The VA refused to reconsider. That refusal spurred Mr. Barton to action. Knowing that the VA skirted its federal contracting requirements, Mr. Barton diligently pursued this issue through two levels of the federal court system, eventually going all the way up to the nation’s highest court.

In February of this year, Kingdomware Technologies successfully argued in front of the U.S. Supreme Court, that based off of language in the Veterans Benefits, Health Care, and Information Technology Act of 2006, the VA should have applied the “Rule of Two” to this contract procurement process.

The “Rule of Two” essentially states that if two or more Veteran Owned Small Businesses or Service Disabled Veteran Owned Small Businesses can provide the services at a reasonable price, agencies are required to award the contract to one of them.

One week ago today, the Supreme Court agreed with Kingdomware Technologies, and this landmark ruling will certainly have a positive impact on the ability of Veteran Owned Small Businesses to obtain federal contracts they not only qualify for, but so rightly deserve, and have earned.
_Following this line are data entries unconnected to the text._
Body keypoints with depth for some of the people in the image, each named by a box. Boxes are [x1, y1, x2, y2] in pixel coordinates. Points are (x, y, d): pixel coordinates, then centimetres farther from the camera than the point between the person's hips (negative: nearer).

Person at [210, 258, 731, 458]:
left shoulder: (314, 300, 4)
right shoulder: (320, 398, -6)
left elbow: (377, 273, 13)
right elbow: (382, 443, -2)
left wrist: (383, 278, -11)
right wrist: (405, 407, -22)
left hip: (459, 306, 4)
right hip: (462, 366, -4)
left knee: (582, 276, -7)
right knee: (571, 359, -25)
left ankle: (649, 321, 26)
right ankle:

Our nation’s veterans have sacrificed so much for our freedoms. When they return to civilian lives, it then becomes our duty to help them. By ensuring that veteran entrepreneurs have a fair chance at being awarded federal contracts, it is a small price to pay when one realizes how much we still owe them.

The Supreme Court’s ruling stands to end the VA’s penchant to put bureaucracy ahead of the priorities of veteran-owned small businesses. It also serves as a forceful reminder to other federal agencies that there are indeed mandatory requirements to engage small businesses – especially veteran-owned ones. This is an important precedent that allows the federal government to better serve our veteran entrepreneurs.

I applaud the Supreme Court’s decision and look forward to today’s productive discussion.

Now, let’s get today’s conversation started. Again, I’d like to thank everyone for being here today and look forward to our discussion.